# YOUR ASSIGNMENT:
Make an exact copy of the records below, leaving every image out.

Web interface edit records
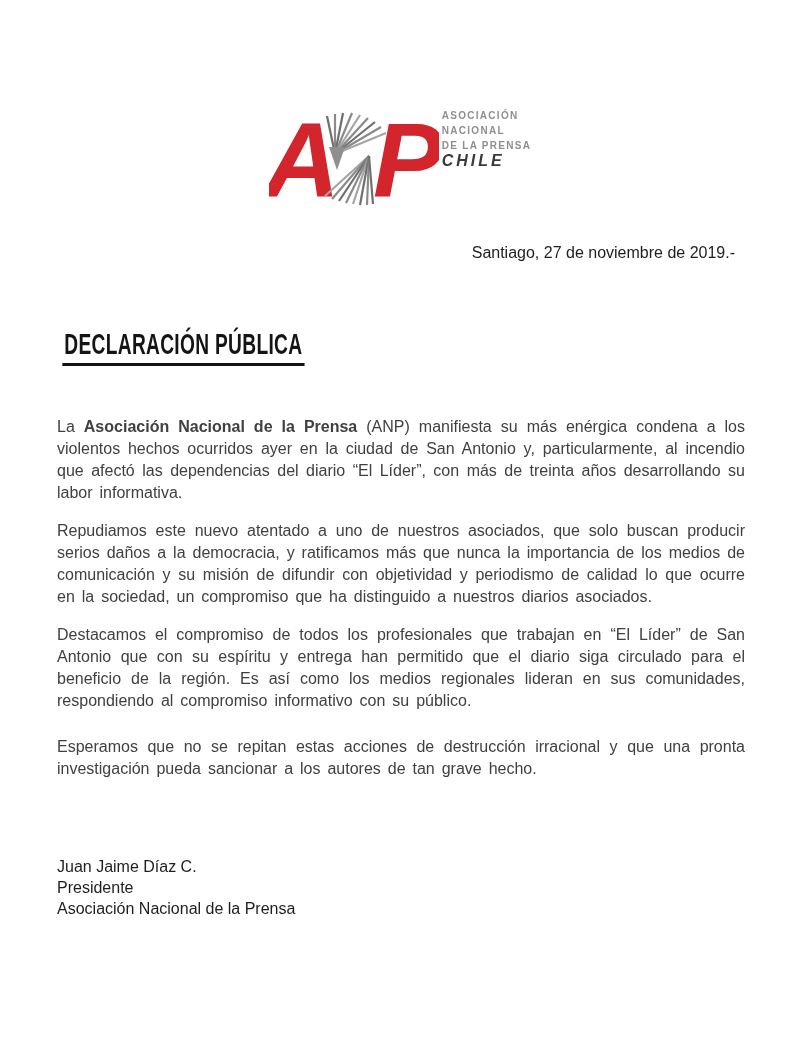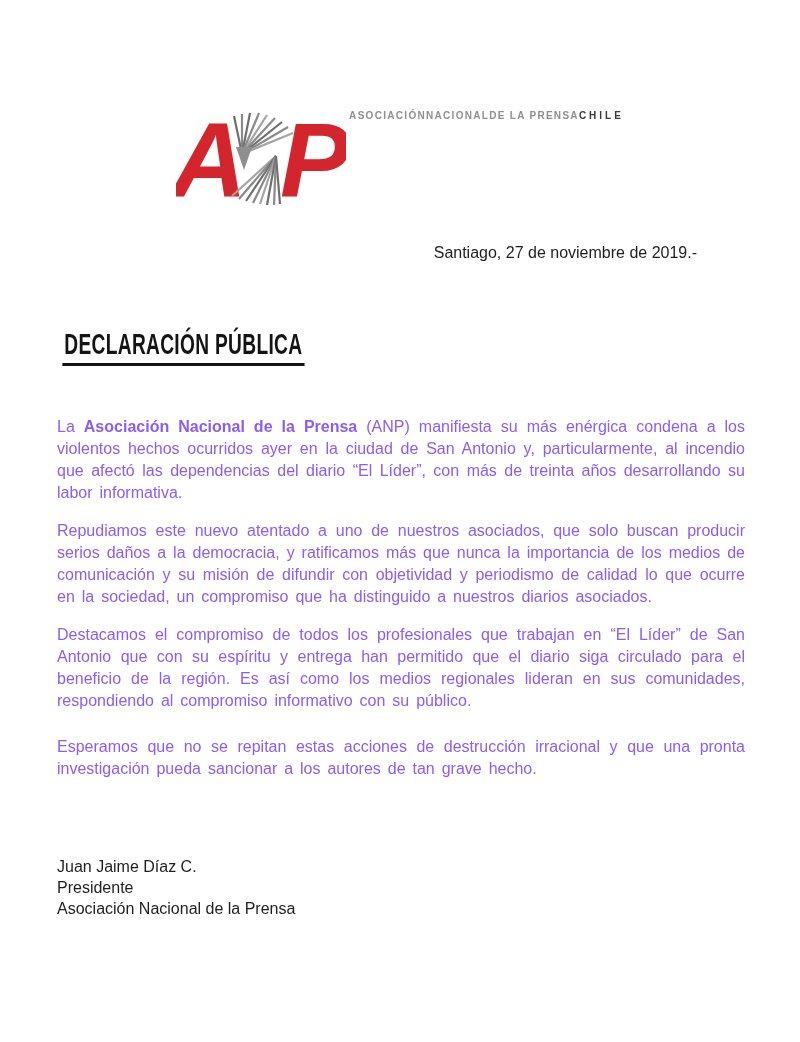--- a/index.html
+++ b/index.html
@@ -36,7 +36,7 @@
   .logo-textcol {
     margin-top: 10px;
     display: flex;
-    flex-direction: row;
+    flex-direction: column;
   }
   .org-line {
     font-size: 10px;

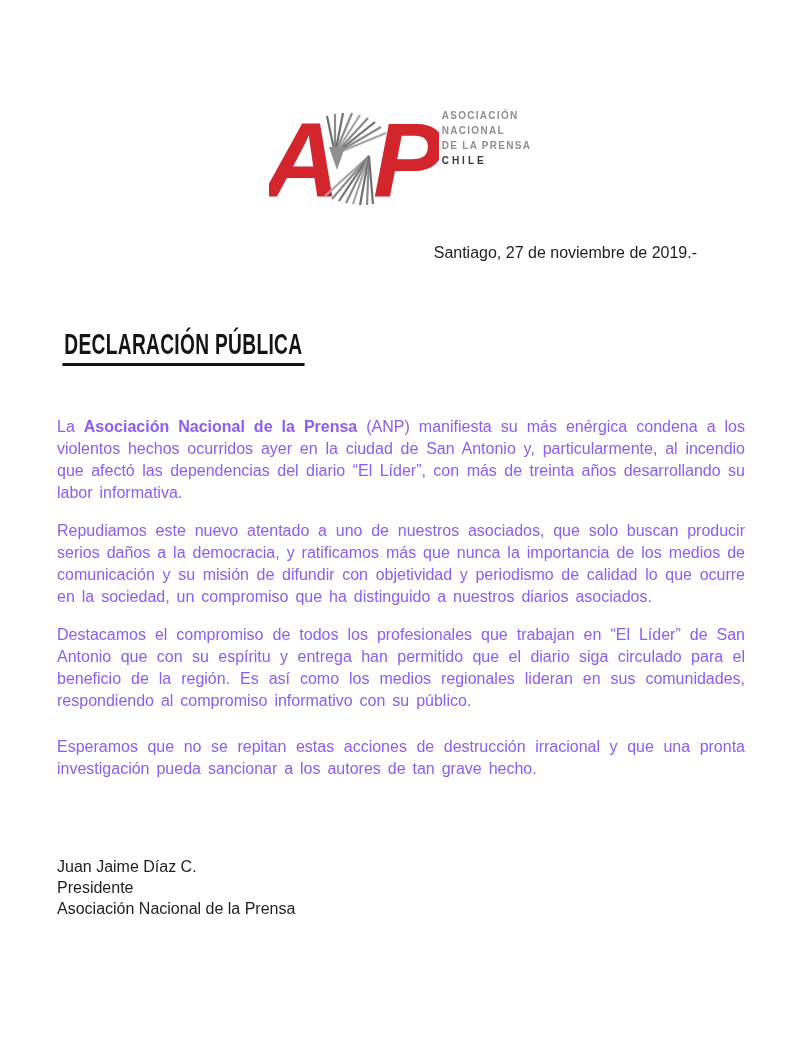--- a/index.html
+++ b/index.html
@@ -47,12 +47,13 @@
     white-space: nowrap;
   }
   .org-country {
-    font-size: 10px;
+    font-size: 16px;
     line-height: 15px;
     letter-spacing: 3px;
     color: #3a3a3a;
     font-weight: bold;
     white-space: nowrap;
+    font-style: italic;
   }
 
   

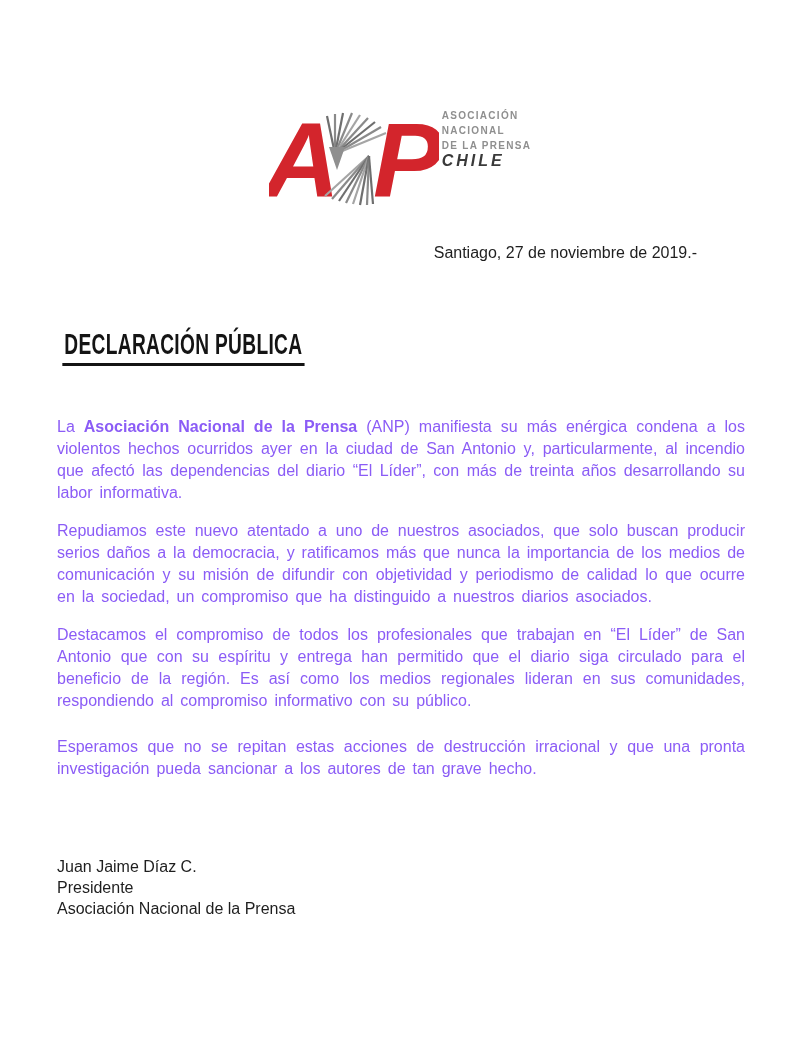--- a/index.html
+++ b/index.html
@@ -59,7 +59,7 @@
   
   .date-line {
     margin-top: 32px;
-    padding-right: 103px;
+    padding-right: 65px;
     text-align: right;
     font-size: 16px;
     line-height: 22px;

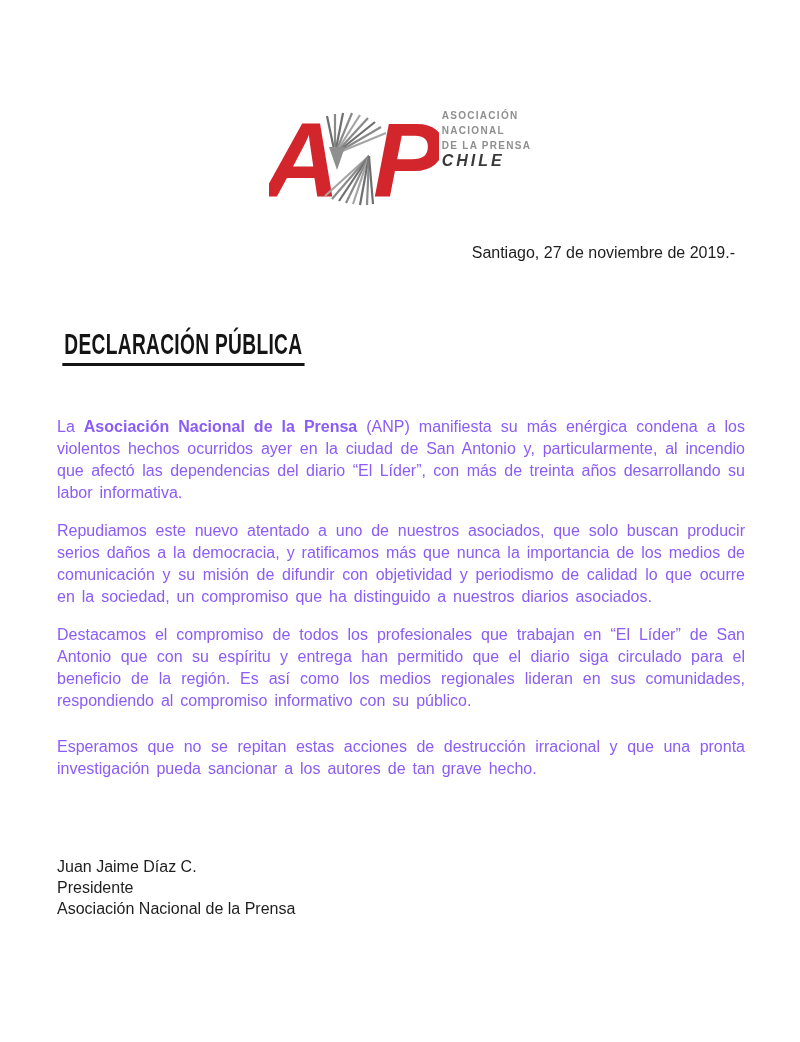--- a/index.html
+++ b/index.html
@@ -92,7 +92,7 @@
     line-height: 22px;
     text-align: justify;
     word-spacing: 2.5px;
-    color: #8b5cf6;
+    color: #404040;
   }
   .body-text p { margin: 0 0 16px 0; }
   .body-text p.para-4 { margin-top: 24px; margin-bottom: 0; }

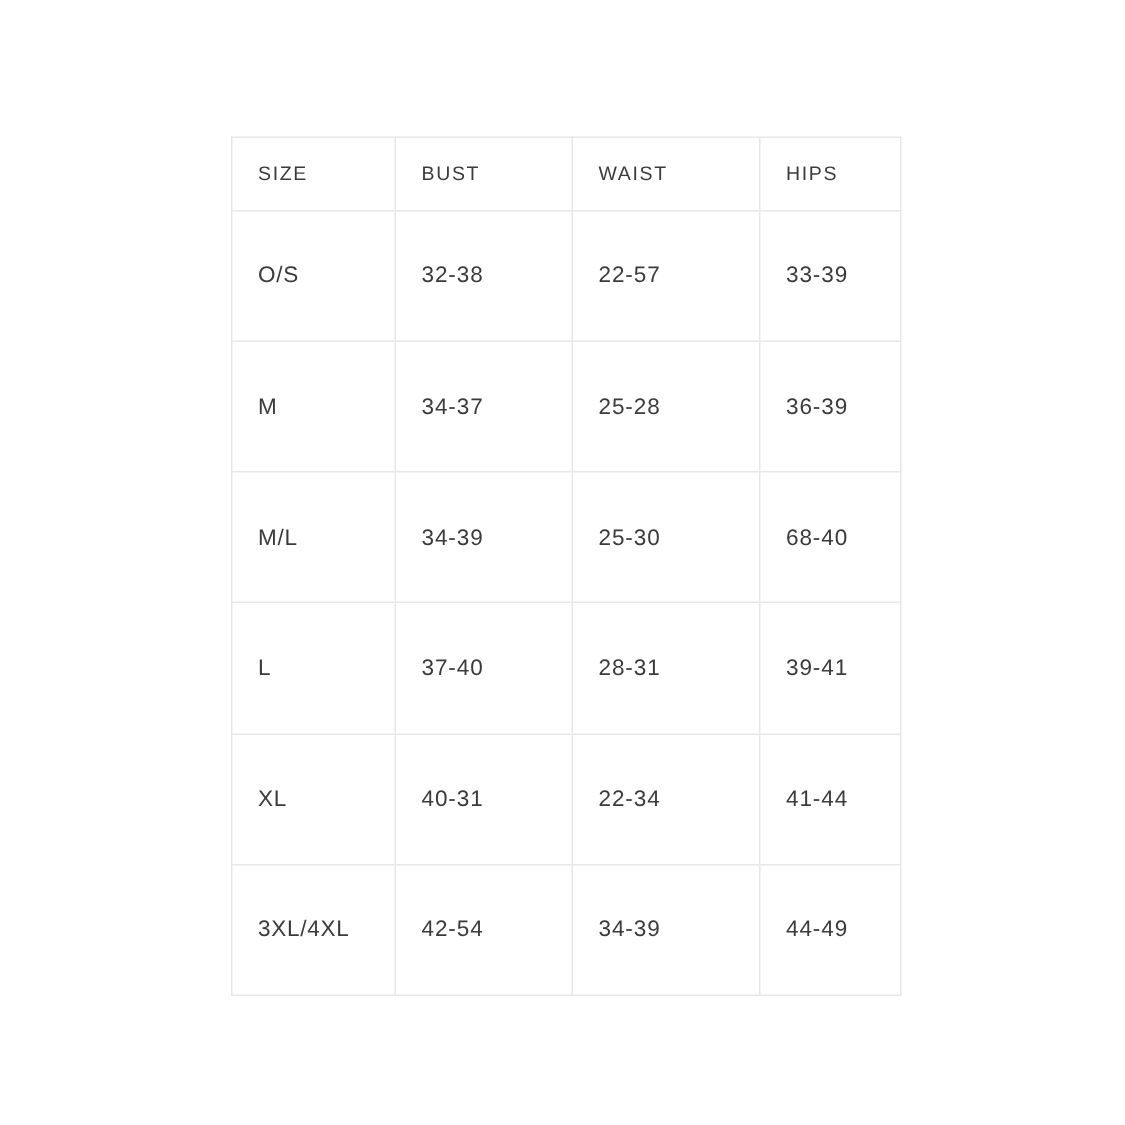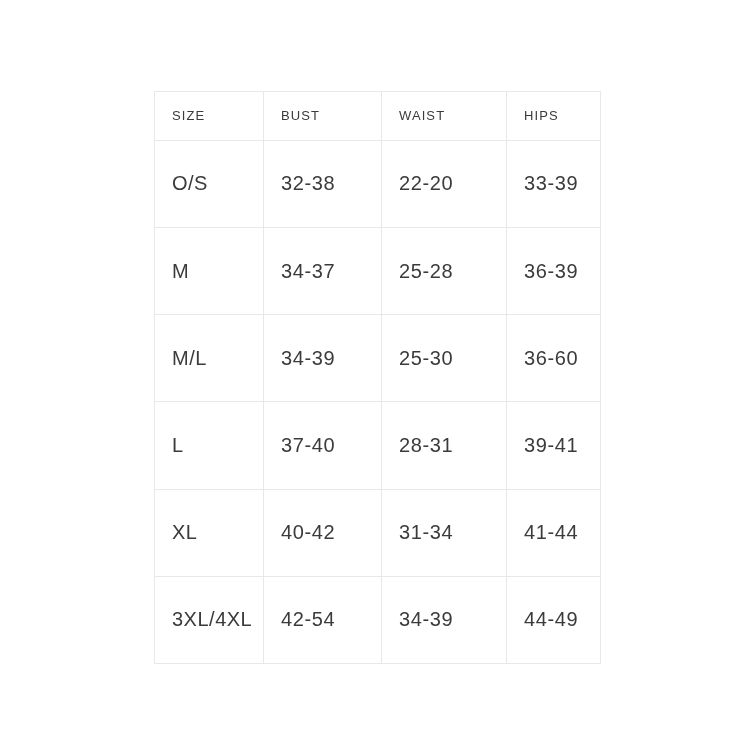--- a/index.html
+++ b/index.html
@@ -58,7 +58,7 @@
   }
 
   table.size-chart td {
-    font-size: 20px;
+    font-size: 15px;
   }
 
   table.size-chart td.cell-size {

# ANSWER BOX:
--- a/index.html
+++ b/index.html
@@ -36,7 +36,7 @@
   .logo-textcol {
     margin-top: 10px;
     display: flex;
-    flex-direction: row;
+    flex-direction: column;
   }
   .org-line {
     font-size: 10px;

--- a/index.html
+++ b/index.html
@@ -47,12 +47,13 @@
     white-space: nowrap;
   }
   .org-country {
-    font-size: 10px;
+    font-size: 16px;
     line-height: 15px;
     letter-spacing: 3px;
     color: #3a3a3a;
     font-weight: bold;
     white-space: nowrap;
+    font-style: italic;
   }
 
   

--- a/index.html
+++ b/index.html
@@ -59,7 +59,7 @@
   
   .date-line {
     margin-top: 32px;
-    padding-right: 103px;
+    padding-right: 65px;
     text-align: right;
     font-size: 16px;
     line-height: 22px;

--- a/index.html
+++ b/index.html
@@ -92,7 +92,7 @@
     line-height: 22px;
     text-align: justify;
     word-spacing: 2.5px;
-    color: #8b5cf6;
+    color: #404040;
   }
   .body-text p { margin: 0 0 16px 0; }
   .body-text p.para-4 { margin-top: 24px; margin-bottom: 0; }

--- a/index.html
+++ b/index.html
@@ -58,7 +58,7 @@
   }
 
   table.size-chart td {
-    font-size: 20px;
+    font-size: 15px;
   }
 
   table.size-chart td.cell-size {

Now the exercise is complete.